Associated to each region M is a f-graded linear map from a dense subspace \(\mathcal{H}_{\partial M}^{\circ}\) of \(\mathcal{H}_{\partial M}\) to the complex numbers, \(\rho_{M}:\mathcal{H}_{\partial M}^{\circ}\to\mathbb{C}\). Here ∂M denotes the boundary of M with the induced orientation. This is called the amplitude map.

## Directions for this task
Reproduce the amplitude map text word for word, starting at the words "Associated to each" and ending after "the amplitude map.".

## Information shown
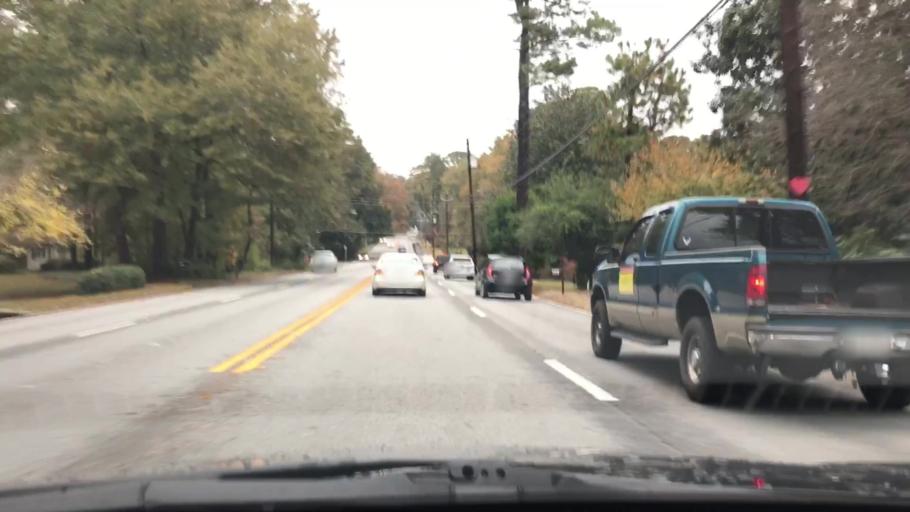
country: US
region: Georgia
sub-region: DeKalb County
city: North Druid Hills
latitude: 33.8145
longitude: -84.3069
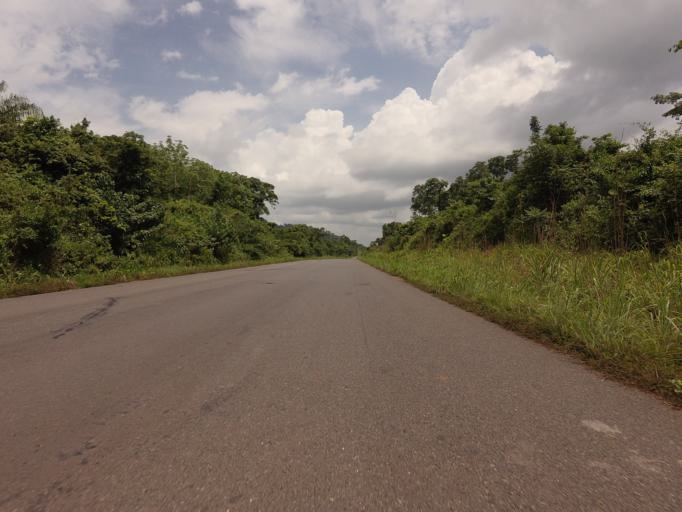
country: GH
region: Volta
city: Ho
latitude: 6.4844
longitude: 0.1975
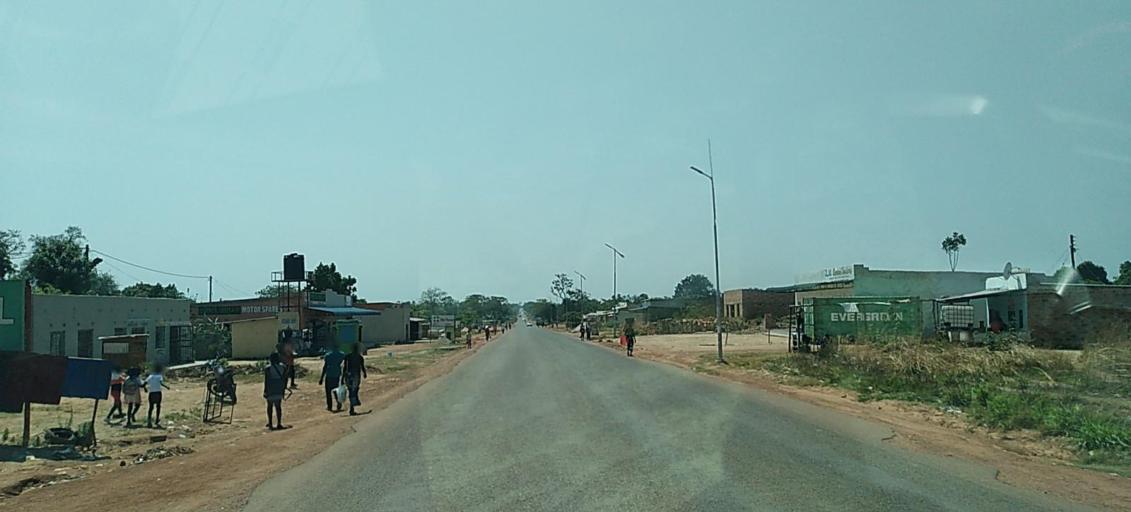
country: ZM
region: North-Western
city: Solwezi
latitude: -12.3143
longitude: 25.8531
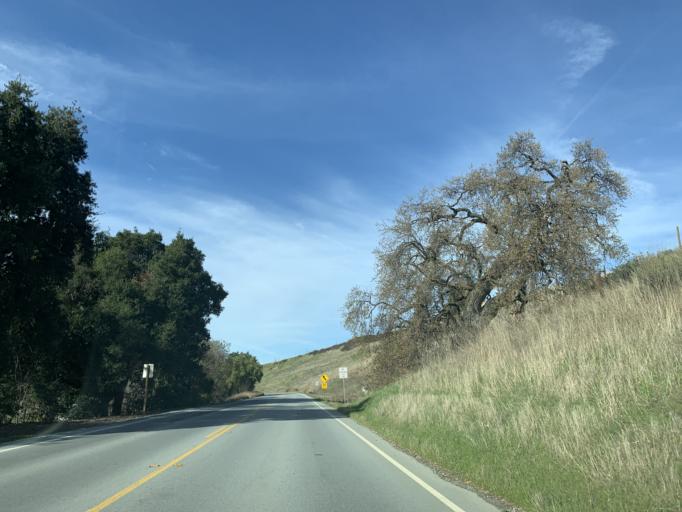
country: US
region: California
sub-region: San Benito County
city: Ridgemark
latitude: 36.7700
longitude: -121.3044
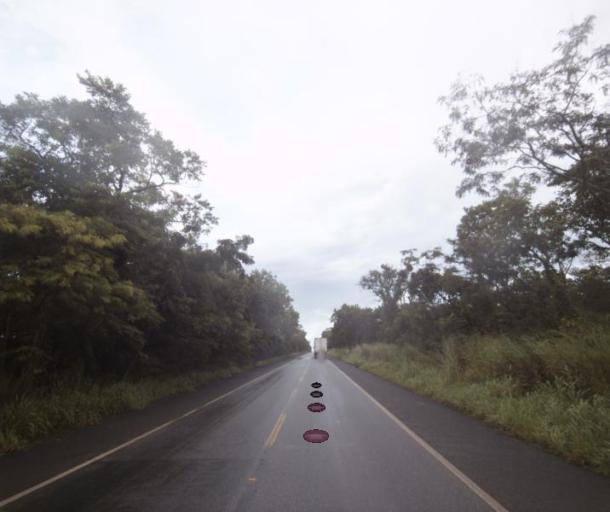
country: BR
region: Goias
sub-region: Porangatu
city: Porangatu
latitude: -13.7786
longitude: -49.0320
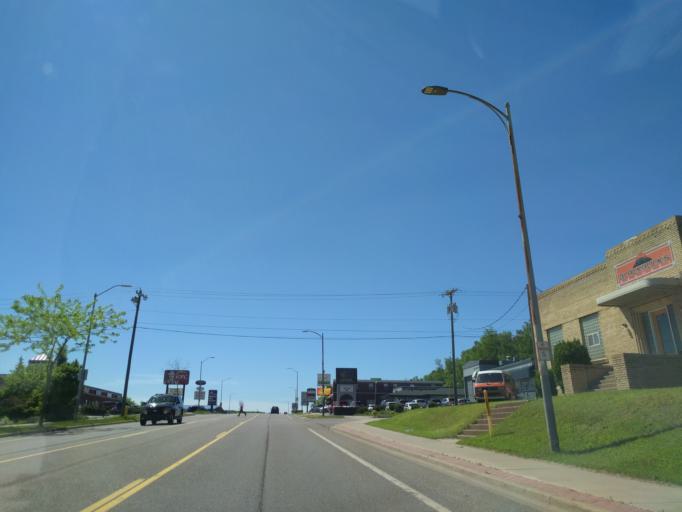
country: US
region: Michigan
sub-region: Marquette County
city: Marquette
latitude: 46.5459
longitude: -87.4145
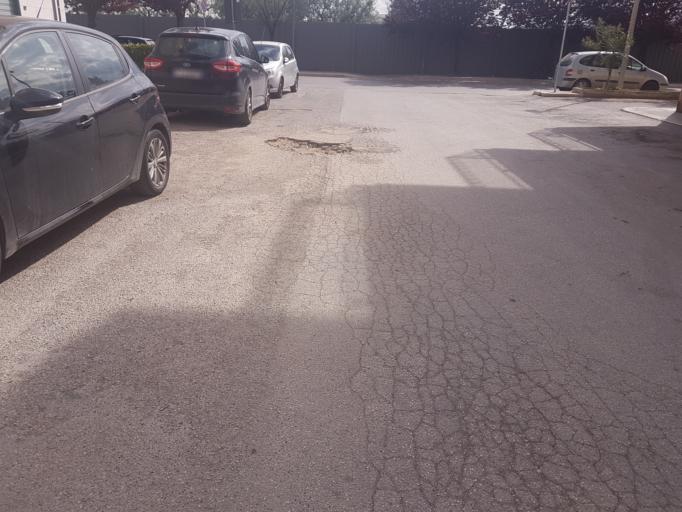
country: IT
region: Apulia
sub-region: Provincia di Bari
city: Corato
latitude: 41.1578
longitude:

## Complete answer
Associated to each region M is a f-graded linear map from a dense subspace \(\mathcal{H}_{\partial M}^{\circ}\) of \(\mathcal{H}_{\partial M}\) to the complex numbers, \(\rho_{M}:\mathcal{H}_{\partial M}^{\circ}\to\mathbb{C}\). Here ∂M denotes the boundary of M with the induced orientation. This is called the amplitude map.